García Arroyo then took charge of Club Hispania de Almería (1963–64), Béjar (1964–65), and Real Unión (1966–67), leading the latter two clubs to a promotion to the second division, but like Logroñés and Alavés, he left before he could finally make his debut there. After Unión, he returned to Logroñés, which was back in the third division, but this time the club finished in eight with 31 points, coaching his last Logroñés match against Mondragón CF on 28 April 1968, which ended in a 4–0 win. He later recalled that during his time at Logroñés, he received 40,000 pesetas as a token and 5,000 pesetas in salary.

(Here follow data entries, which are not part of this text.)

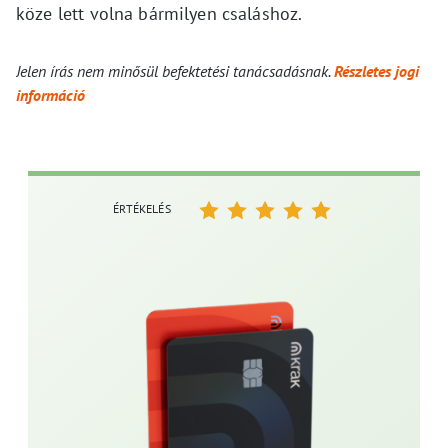
köze lett volna bármilyen csaláshoz.
Jelen írás nem minősül befektetési tanácsadásnak.
Részletes jogi
információ
ÉRTÉKELÉS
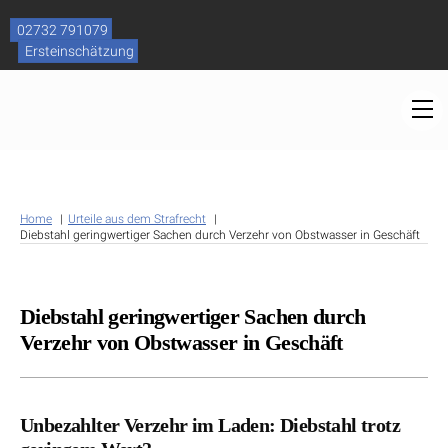
Skip
to
02732 791079
content
Ersteinschätzung
M
Home
Urteile aus dem Strafrecht
Diebstahl geringwertiger Sachen durch Verzehr von Obstwasser in Geschäft
Diebstahl geringwertiger Sachen durch
Verzehr von Obstwasser in Geschäft
Unbezahlter Verzehr im Laden: Diebstahl trotz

In 1969, García Arroyo was then appointed to the helm of UD Plasencia, when the team played in group 8 of the Third Division, and although he could not avoid relegation despite being tenth (that year 12 of the 20 teams were relegated), he decided to continue one more season, now in the Extremadura Preferential Regional, in which Plasencia finished fifth. He went on to manage Béjar (1971–72), Talavera CF (1972–73), CF Salmantino (1973–74), SD Ponferradina (1976–77), Talavera CF (1977–78), SD Gimnástica Arandina (1981–82), and CD Toledo (1982–83), but he was unable to last any longer than a single season in any of them. He was a sports commentator on La Voz del Tajo at the end of the 80s. He also coached Real Ávila CF and in 2014, at the age of 84, he was appointed as manager of Toledo-based CD Pueblanueva.

==Outside football==
In addition to football, García Arroyo was also a physical education teacher and the owner of his gym on Gaspar Duque de Guzmán Street. For twelve years he visited Colombia, through Coldeportes, to give a series of courses and conferences, most notably to national coaches. Between 1973 and 1975 he was director of the Colombian Coaching School with a scholarship from the DND.

As of 2011, he was holding the position of director of the Talavera Coaching School, within the Toledo subdelegation.

==Death==
García Arroyo died in Talavera de la Reina on 20 March 2021, at the age of 91. His funeral took place on the following day at 11 am.